Box Andy Broer Senior Manager of Datacenter Operations
Andy Broer is the senior manager of data center operations at Box. He is responsible for server procurement and provisioning, space and power management and the critical environment that runs Box’s Saas offering. Previous to joining Box in Feb of 2013 he headed Cisco’s Infrastructure Critical Environments (ICE) team for 16 years. Where he was most recently the physical data center design manager of Richardson 9’s DC, the IT “energy czar” watching over capacity constraints for Cisco’s critical IT environments. He was the IT DC build manager for Cisco’s first stand alone Tier III data center in Texas. Prior to that he headed and managed the Data Center Infrastructure Team through Cisco’s explosive growth years in the late 1990s via global acquisitions during which time his team built more than 100 server environments around the world. He was a board and founding member of AFCOM’s northern California branch in 1997 as well as a trustee for a high tech mutual fund (BFOCX) since 1998. He is now co-chair of the Critical Facilities Roundtable’s Technology Group (CFRT). He holds two degrees from San Jose State University: a BA and an MA.
National Renewable Energy Laboratory Stuart Macmillan
Stuart Macmillan is a Chief Scientist at the National Renewable Energy Laboratory and a Consulting Professor at Stanford University. He was on the founding team of Energy System Integration focused on improved understanding, decision-making, control and design of complex energy systems. He helped create OpenEI, a global energy data commons, and was on the founding team of JavaSoft.
Greenpeace International Gary Cook Senior IT Policy Analyst
Gary leads Greenpeace’s evaluation of climate and energy leadership by global IT brands.
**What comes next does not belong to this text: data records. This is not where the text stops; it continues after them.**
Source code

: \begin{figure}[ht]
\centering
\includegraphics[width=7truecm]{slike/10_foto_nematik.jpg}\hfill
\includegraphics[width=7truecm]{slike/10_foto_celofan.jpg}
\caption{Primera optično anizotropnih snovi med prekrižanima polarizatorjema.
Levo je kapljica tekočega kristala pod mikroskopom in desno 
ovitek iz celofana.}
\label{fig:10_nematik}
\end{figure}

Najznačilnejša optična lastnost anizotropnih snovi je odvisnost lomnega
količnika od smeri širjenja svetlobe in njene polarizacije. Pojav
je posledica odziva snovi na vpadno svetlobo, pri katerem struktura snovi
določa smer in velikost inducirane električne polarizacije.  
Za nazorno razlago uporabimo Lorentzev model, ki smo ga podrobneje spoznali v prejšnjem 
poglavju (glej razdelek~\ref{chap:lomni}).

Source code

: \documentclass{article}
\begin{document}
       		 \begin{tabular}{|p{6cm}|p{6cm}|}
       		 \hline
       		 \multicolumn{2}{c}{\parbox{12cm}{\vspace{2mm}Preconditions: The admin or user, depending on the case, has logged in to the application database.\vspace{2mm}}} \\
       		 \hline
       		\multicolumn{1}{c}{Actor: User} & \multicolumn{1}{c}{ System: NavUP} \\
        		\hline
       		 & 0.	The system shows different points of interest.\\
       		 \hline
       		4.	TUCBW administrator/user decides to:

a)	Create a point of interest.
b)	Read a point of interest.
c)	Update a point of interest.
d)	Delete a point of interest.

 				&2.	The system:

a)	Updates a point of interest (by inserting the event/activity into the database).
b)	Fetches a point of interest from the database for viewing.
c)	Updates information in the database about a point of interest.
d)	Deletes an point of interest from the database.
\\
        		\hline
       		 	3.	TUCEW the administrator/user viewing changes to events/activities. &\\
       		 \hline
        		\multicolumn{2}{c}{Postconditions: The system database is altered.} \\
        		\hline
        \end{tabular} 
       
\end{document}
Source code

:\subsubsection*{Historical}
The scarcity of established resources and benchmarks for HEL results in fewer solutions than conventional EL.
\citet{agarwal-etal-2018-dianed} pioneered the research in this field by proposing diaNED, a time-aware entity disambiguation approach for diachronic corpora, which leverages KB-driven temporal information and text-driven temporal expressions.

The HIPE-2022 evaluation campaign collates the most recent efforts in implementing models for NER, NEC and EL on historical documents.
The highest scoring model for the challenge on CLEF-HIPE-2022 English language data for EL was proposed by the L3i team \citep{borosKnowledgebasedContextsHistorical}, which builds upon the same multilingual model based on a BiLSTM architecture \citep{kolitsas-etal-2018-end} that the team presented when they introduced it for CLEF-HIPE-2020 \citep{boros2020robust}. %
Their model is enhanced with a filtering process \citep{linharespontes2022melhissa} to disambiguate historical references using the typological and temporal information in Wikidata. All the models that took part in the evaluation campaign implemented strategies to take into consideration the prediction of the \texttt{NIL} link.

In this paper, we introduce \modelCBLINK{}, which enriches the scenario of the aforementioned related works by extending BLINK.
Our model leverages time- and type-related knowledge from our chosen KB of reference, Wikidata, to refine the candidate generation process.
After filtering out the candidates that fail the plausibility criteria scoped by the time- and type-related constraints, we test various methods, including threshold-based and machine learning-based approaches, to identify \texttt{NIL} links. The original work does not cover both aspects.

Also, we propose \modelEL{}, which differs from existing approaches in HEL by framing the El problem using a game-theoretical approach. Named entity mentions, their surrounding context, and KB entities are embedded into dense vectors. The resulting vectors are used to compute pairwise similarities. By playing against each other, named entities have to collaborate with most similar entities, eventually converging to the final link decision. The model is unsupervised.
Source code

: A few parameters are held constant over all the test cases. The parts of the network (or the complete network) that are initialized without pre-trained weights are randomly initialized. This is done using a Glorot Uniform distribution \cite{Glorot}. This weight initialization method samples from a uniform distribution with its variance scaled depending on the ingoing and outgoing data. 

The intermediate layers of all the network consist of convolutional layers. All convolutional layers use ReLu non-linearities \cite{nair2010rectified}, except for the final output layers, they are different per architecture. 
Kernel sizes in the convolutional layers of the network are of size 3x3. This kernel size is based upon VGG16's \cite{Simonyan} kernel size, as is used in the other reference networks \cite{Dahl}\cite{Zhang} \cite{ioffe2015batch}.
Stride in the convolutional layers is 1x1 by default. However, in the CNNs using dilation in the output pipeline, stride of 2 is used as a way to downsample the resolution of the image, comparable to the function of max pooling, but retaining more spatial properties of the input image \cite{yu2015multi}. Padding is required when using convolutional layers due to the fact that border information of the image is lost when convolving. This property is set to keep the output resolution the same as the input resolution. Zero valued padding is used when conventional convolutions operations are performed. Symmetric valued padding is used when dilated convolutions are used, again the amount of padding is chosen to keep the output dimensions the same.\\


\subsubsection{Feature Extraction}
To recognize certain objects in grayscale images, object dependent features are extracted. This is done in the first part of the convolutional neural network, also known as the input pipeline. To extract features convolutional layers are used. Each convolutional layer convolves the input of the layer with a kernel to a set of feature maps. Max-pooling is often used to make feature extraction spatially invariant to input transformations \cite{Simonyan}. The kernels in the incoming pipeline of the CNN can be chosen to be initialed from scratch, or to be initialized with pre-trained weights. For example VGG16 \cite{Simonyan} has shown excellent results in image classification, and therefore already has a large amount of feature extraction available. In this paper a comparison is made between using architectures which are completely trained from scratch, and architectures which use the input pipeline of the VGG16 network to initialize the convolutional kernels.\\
He has authored three reports evaluating the growth in electricity demand associated with cloud computing and how different IT companies are performing in ensuring this new demand is powered by renewable energy. Gary has been active in the climate change & energy policy at multiple levels over the past 18 years, working with government officials, multinational corporations, and local governments to strengthen policy drivers at the international, federal, subnational levels Prior to rejoining Greenpeace in 2009, Gary was California Director of ICLEI-Local Governments for Sustainability.